For some reason, my use of commodity futures as predictors of future spot prices for commodities (e.g., soybeans) incites fire and fury from some Econbrowser readers. Hence, I want to cite another example of the use of futures.
The primary policy tool of the U.S. Federal Reserve is manipulation of the federal funds rate, an overnight interest rate on interbank loans that is quite sensitive to the total quantity of reserve deposits that are created by the Fed. The Chicago Board of Trade offers a futures contract whose payoff is based on the average value for the effective fed funds rate over all of the calendar days of a specified month.
A separate question from whether changes in futures prices are possible to predict is the question of how far in advance they give a useful estimate. One standard of comparison is the mean squared error, or the average squared difference between the implied futures forecast at a given date and what the actual fed funds rate turns out to be. A benchmark for comparison is the assumption that the fed funds rate itself follows a martingale, so that one’s forecast for the future value of the fed funds rate is always its current value. Such “no-change” forecasts have often proven to be very difficult to beat out-of-sample with financial data. The table below shows that, if you simply predicted that the fed funds rate isn’t going to change, you’d have a mean squared error of 389 basis points (that is, a standard deviation of about 20 basis points or 0.2%) predicting one month ahead and 2,522 basis points (50 basis-point standard deviation) predicting 3-months ahead. For comparison, the MSEs of the futures-derived forecasts are only a third as large.
The moral is, if you think the fed funds rate is going to do something over the next few months that differs from what is predicted by the futures prices, then think again.
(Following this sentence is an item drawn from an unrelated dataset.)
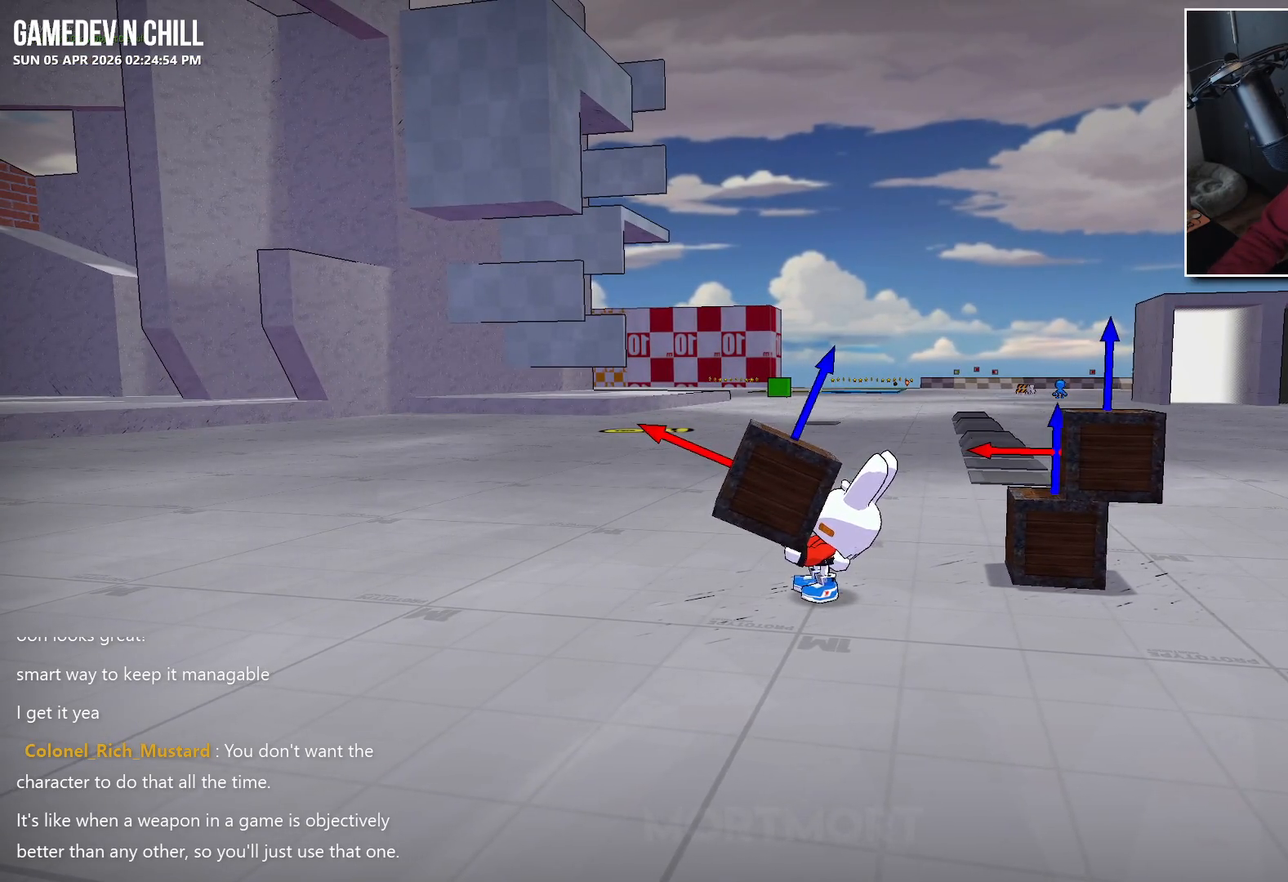
{"buttons": [], "left_stick": "center", "right_stick": "center", "events": []}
So, here is another dimension in which futures are pretty good forecasts, even better than a random walk (martingale to be precise). How are the forecasts evaluated? The author uses “mean squared error” and “mean absolute error”, respectively:
MSE penalizes the square of the error, and is a consistent estimator of the error variance. Large errors are penalized — proportionately — more than small.
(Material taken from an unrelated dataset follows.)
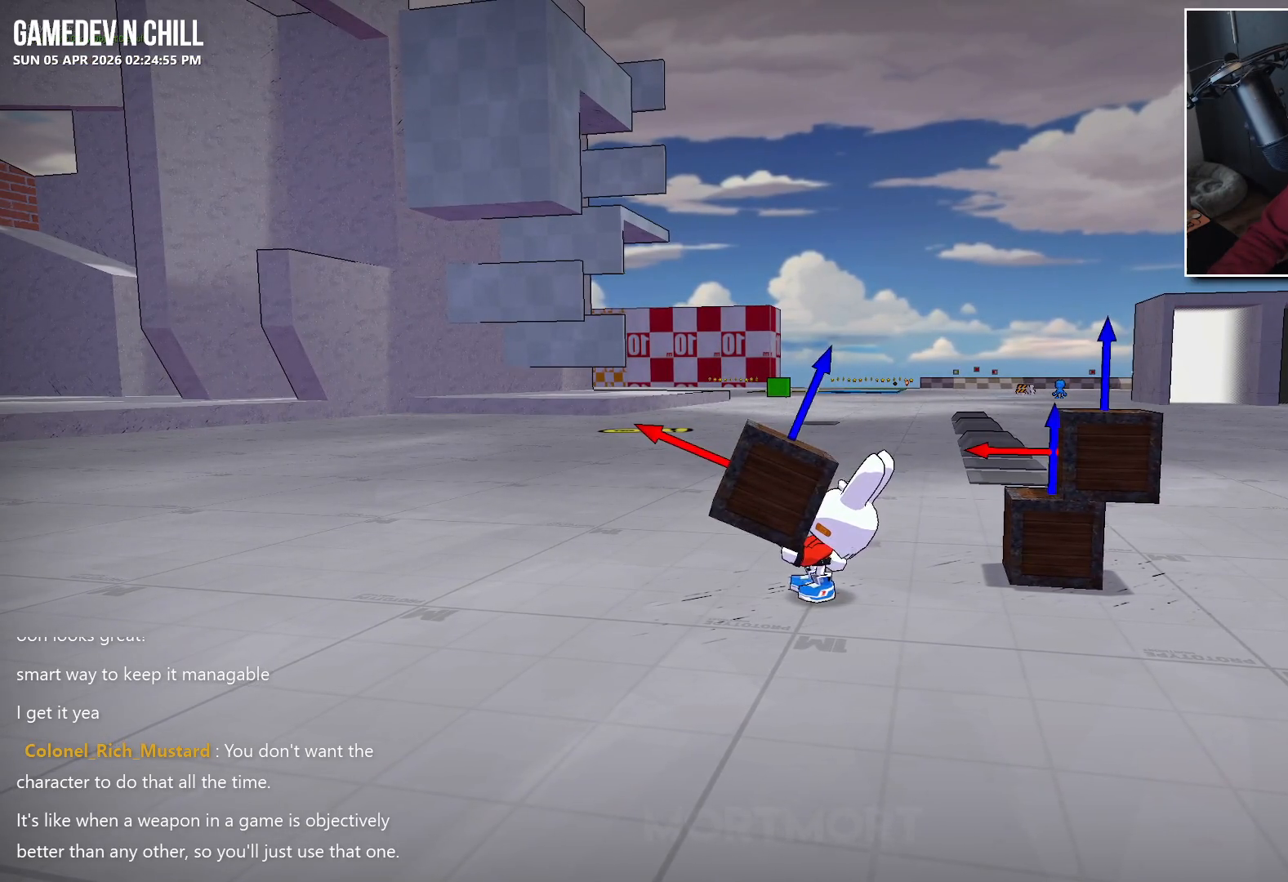
{"buttons": [], "left_stick": "center", "right_stick": "center", "events": []}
MAE penalizes the Euclidean distance in the error, and might be more appropriate if the population variance does not exist.
Note that in no case does a miss of a point estimate result in infinite penalty. In other words, if the futures predicts 801, and another prediction is for “not 801”, then the “not 801” does not win if the outcome is 800. Seems obvious, but that logic seems to elude some people.
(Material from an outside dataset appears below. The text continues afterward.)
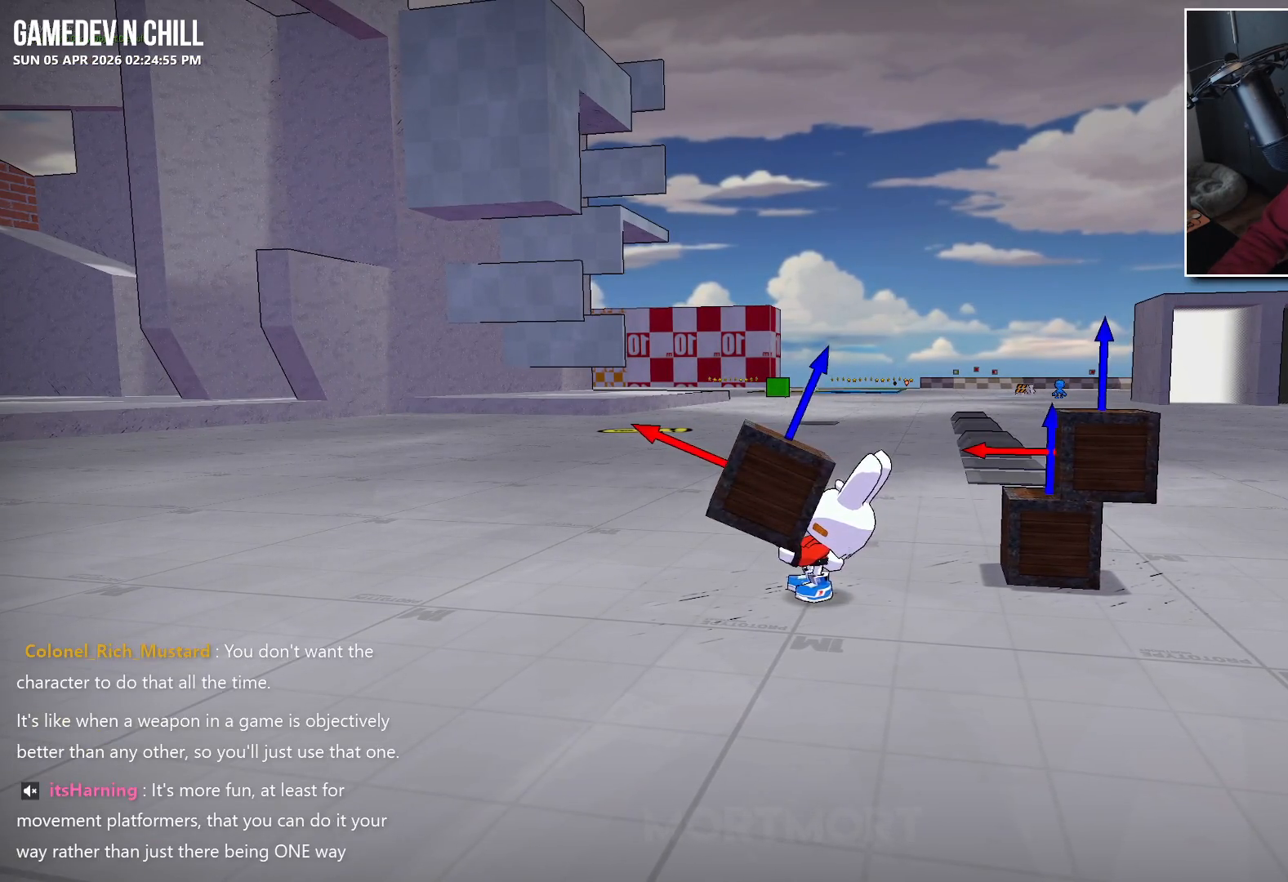
{"buttons": [], "left_stick": "center", "right_stick": "center", "events": []}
In Chinn and Coibion (2014) [Google Scholar cites = 136], we use the ratios of (root) mean squared errors, of the futures against a random walk benchmark. This type of ratio is called a Theil U statistics. Chinn (1991) [Google Scholar cites = 96] deploys both (root) MSE and MAE statistics, following Meese and Rogoff (1983) [Google Scholar citations = 4803].
The author of the post on Fed funds futures forecasting, using the MSE metric, is …. Jim Hamilton. (Figured some people won’t trust the message coming from me, for whatever reasons, so am trying somebody universally trusted on the statistical theory).
By the way, futures — like forwards — don’t work so great for currencies.